** begin Text segment **

Custom Reducer Gear Manufacturing
We have completed the production of a batch of spur gears for heavy-duty industrial reducers . Each finished gear weighs approximately 28 kg. The project covered the full manufacturing cycle — from forged billet to finish-machined, case-hardened gear — with comprehensive quality control at every stage.
Material
The gears are manufactured from case-hardening chromium-manganese alloy steel:
| Standard | Grade |
|---|---|
| EN 10084 | 20MnCr5 (material number 1.7147) |
| AISI | 5120H |
This grade is specifically designed for carburized components that require a hard, wear-resistant surface combined with a tough, ductile core — making it the standard choice for heavily loaded gearing in reducer applications.
Typical composition (wt %): C 0.17-0.22, Si max 0.40, Mn 1.10-1.40, P max 0.025, S max 0.035, Cr 1.00-1.30.
Gear Dimensions
| Parameter | Value |
|---|---|
| Outside diameter | ~238 mm |
| Pitch (reference) diameter | 210 mm |
| Length (face width + hub) | 170 mm |
| Bore diameter | ~100 mm |
| Weight per piece | 28.44 kg |
Gear Parameters
| Parameter | Value | Standard |
|---|---|---|
| Module | 14 mm | — |
| Number of teeth | 15 | — |
| Accuracy grade | 7 | ISO 1328-1 |
| Reference profile | per ISO 53:1998 | (basic rack) |
| Center distance (mating pair) | 455 mm | — |
Heat Treatment & Surface Hardening
The gears undergo a two-phase heat-treatment process to achieve the required mechanical properties:
1. Core: Quenching & Tempering (Q&T)

** end Text segment **

= Exercise instructions =
1 – Answer these questions from the gear manufacturing text:
(a) What steel grade under EN 10084 is used for the gears?
(b) What is the pitch (reference) diameter?
(c) How many teeth does each gear have?
2 – Using the gear manufacturing text, explain why the chosen steel grade suits these reducer gears.

** begin Entries **

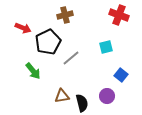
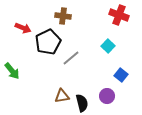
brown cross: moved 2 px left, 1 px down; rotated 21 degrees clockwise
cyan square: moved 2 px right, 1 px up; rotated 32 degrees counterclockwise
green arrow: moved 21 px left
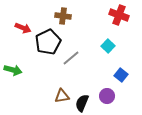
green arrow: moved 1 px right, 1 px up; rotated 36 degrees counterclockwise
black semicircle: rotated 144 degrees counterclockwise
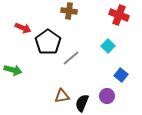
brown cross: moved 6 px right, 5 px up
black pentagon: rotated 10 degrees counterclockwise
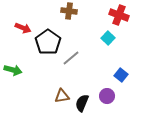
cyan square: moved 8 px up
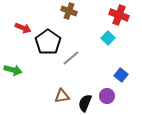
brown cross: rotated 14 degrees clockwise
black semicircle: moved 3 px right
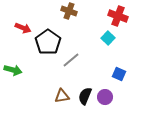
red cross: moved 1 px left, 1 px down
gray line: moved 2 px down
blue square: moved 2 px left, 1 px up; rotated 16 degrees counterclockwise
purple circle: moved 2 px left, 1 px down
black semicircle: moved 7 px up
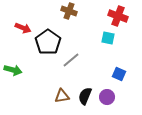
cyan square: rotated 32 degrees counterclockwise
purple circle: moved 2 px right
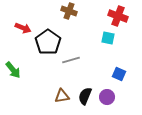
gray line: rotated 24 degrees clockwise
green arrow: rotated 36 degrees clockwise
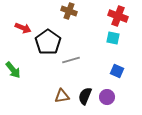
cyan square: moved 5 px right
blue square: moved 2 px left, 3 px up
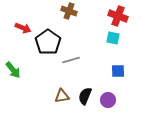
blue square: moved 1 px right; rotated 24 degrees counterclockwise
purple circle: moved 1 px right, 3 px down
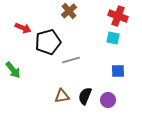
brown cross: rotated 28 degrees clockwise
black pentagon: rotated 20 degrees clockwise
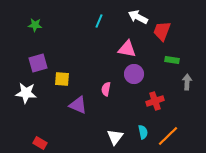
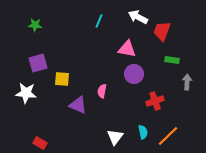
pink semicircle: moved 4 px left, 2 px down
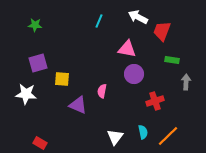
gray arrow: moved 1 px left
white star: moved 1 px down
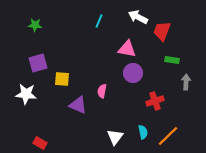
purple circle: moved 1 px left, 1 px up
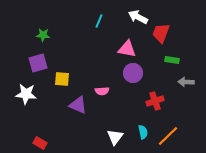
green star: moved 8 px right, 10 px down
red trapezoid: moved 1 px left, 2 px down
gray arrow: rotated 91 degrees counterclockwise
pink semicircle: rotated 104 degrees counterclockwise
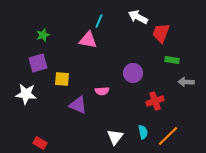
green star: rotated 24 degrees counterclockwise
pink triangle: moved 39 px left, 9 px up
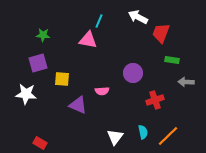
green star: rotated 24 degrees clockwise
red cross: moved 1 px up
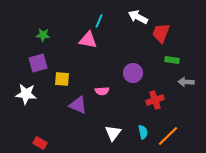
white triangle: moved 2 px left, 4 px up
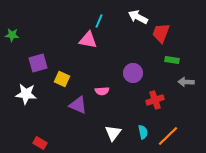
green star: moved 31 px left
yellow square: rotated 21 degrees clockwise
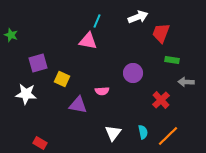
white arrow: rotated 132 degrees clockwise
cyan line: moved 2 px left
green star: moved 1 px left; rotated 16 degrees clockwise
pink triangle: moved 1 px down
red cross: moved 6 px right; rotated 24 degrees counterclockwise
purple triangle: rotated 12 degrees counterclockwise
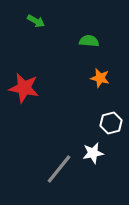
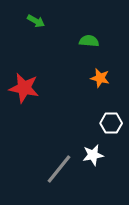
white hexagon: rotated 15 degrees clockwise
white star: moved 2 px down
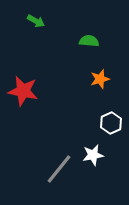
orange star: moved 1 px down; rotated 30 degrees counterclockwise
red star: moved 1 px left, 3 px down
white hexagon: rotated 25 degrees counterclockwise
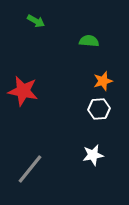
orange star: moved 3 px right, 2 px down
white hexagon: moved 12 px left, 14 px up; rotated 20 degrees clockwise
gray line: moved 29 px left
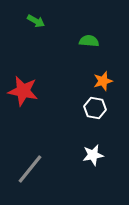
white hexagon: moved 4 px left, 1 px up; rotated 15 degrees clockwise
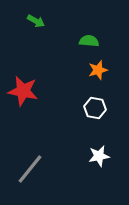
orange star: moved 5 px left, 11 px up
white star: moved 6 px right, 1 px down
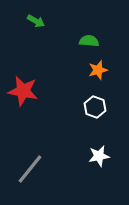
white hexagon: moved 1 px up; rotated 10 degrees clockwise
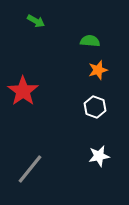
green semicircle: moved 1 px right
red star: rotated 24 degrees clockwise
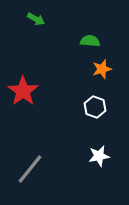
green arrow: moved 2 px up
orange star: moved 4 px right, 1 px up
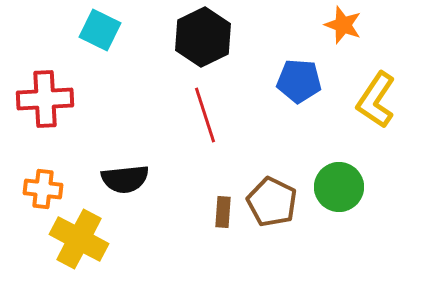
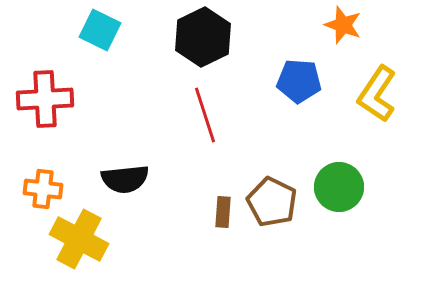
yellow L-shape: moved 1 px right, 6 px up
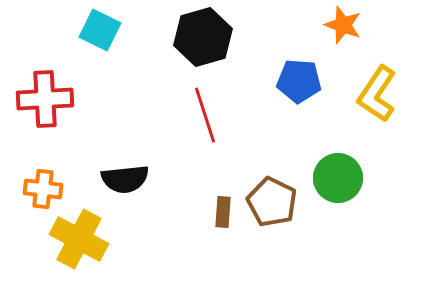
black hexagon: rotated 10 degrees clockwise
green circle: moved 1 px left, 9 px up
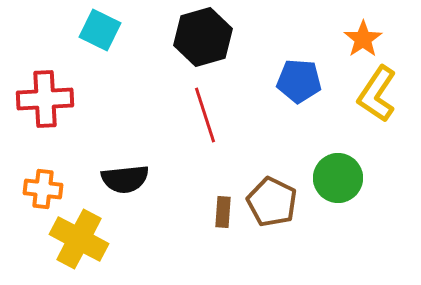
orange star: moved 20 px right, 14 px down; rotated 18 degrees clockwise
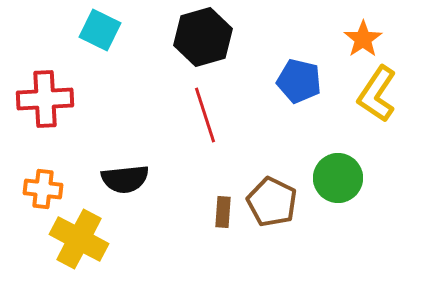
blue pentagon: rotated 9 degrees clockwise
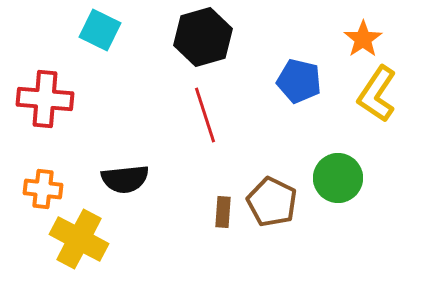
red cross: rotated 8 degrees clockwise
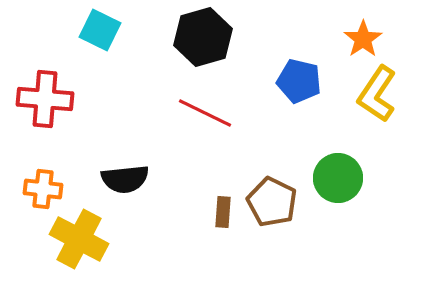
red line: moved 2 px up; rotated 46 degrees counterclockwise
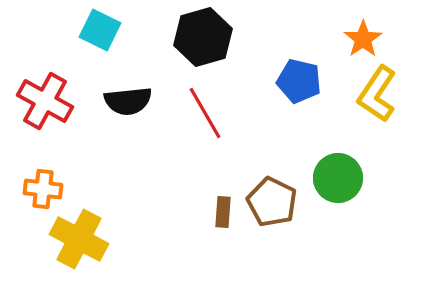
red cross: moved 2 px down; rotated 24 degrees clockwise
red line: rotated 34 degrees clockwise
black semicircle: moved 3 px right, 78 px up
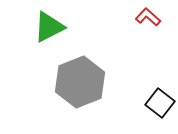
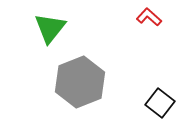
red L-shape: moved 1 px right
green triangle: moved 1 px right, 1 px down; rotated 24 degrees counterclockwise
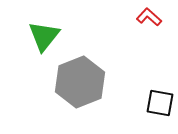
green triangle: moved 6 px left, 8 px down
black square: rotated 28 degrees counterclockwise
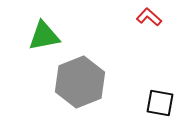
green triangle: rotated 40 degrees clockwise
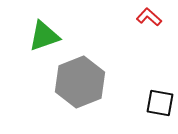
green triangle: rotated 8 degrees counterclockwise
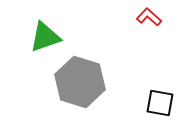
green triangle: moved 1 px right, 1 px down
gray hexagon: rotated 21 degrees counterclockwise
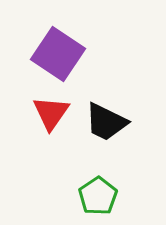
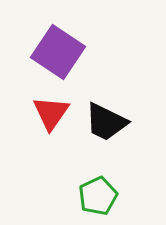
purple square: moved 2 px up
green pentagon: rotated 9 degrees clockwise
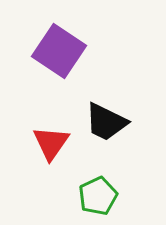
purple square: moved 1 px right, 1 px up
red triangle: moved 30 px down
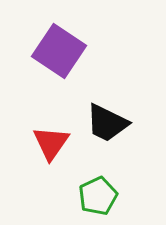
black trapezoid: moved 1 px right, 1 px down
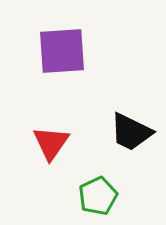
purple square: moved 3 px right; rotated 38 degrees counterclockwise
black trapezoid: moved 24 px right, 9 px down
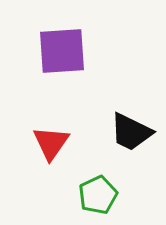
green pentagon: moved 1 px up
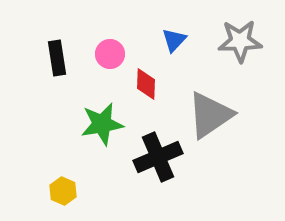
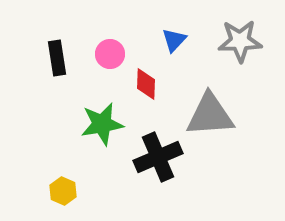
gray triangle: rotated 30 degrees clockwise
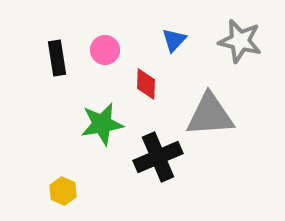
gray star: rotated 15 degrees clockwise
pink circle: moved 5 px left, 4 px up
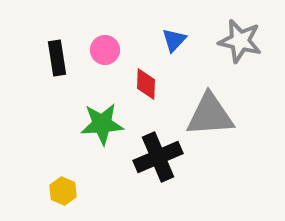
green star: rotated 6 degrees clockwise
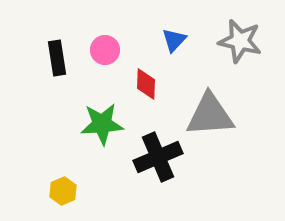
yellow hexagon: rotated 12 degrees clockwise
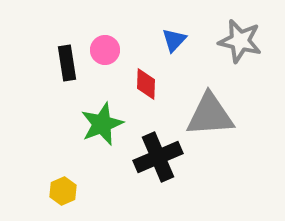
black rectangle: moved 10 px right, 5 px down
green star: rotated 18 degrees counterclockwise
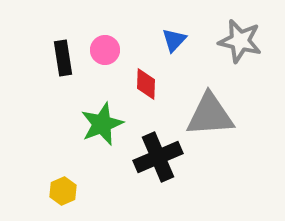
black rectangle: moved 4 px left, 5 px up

** end Entries **

= Solutions to the tasks =
1 –
(a) 20MnCr5 (material number 1.7147)
(b) 210 mm
(c) 15

2 – The grade is designed for carburized components that need a hard, wear-resistant surface combined with a tough, ductile core. That combination makes it the standard choice for heavily loaded gearing in reducer applications.